NGC 5874 und NGC 5876 mit SN2024igg im Bootes

Ganz im Norden des Sternbilds Bootes knapp unterhalb der Grenze zum Sternbild Drache leuchten die beiden Spiralgalaxien NGC 5874 und NGC 5876. Auch das Umfeld ist recht nett mit helleren Galaxien besetzt. Daher wundert es mich, dass ich dieses Bildfeld noch nicht früher aufgenommen habe. Aber so war es die Supernova SN2024igg, die am 07.05.2024 von einem amerikanischen Supernovasuchprogramm entdeckt wurde, die mich in diese Gegend führte.
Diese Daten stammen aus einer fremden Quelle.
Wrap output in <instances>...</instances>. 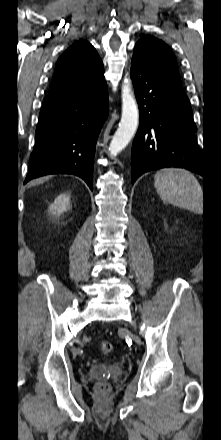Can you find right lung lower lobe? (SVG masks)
Instances as JSON below:
<instances>
[{
    "mask_svg": "<svg viewBox=\"0 0 221 440\" xmlns=\"http://www.w3.org/2000/svg\"><path fill=\"white\" fill-rule=\"evenodd\" d=\"M107 116L106 82L90 89L48 94L24 183L66 173L81 177L92 190L96 141Z\"/></svg>",
    "mask_w": 221,
    "mask_h": 440,
    "instance_id": "1",
    "label": "right lung lower lobe"
}]
</instances>
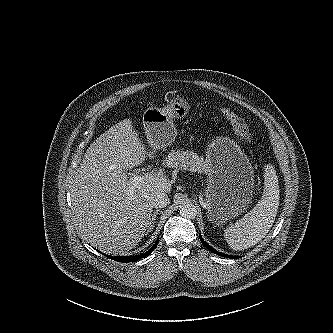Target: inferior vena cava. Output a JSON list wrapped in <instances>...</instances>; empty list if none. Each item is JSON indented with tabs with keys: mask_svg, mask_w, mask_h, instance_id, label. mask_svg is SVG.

SN2024igg leuchtete nahe des Kerns der Galaxie NGC 5876 auf und war vom Typ Ia-SC. Supernovae vom Typ Ia sind Weiße Zwerge, die in einem engen Doppelsternsystem in einer thermonuklearen Explosion ihre gesamte Masse in Energie umwandeln. Normalerweise passiert das, wenn die Weißen Zwerge etwa die 1,4-fache Sonnenmasse erreicht haben, nachdem von ihrem Partnerstern kontinuierlich Masse herübergeströmt ist. Dann passen bei der genannten Masse die Bedingungen, dass der Wasserstoff auf der Oberfläche plötzlich die Kernfusion startet, deren Fusionsfront explosionsartig durch den Stern läuft und auch dort die Fusion schwererer Elemente startet.

Der junge indische Student Subramanyan Chandrasekhar hatte 1930 auf der Schiffspassage von Indien nach England, wo er in Cambridge weiterstudieren wollte, mal ausgerechnet, wie schwer ein Weißer Zwerg werden könne. Dabei stellte er fest, dass es eine Obergrenze für die Masse bei etwa 1,4 Sonnenmassen gab, weil der Weiße Zwerg dann schlagartig instabil wird und explodiert. Und es belibt außer Strahlung kein Rest übrig. Es dauerte eine Weile, bis alle etablierten Wissenschaftler diese, zum Teil nicht in ihr Weltbild passsende Erkenntnis akzeptierten. Auf der anderen Seite konnte man mit diesem Wissen und Einsteins Formel E = mc² aus der scheinbaren Helligkeit einer Typ-Ia-Supernova auf die Entfernung der Galaxie schließen. Und das bis in große Entfernungen, weil die Supernovae in hunderte Millionen Lichtjahre entfernten Galaxien entdeckt wurden. Mit der Zeit fand man aber Unterschiede im Spektrum und der absoluten Helligkeit einiger Supernovae. So gab es einige, die unterdurchschnittlich hell waren, und andere waren signifikant heller. Zu letzteren zählt der Typ Ia-SC, wobei SC für "Super Chandrasekhar" steht und eine größere Energiefreisetzung (=Helligkeit) beschreibt.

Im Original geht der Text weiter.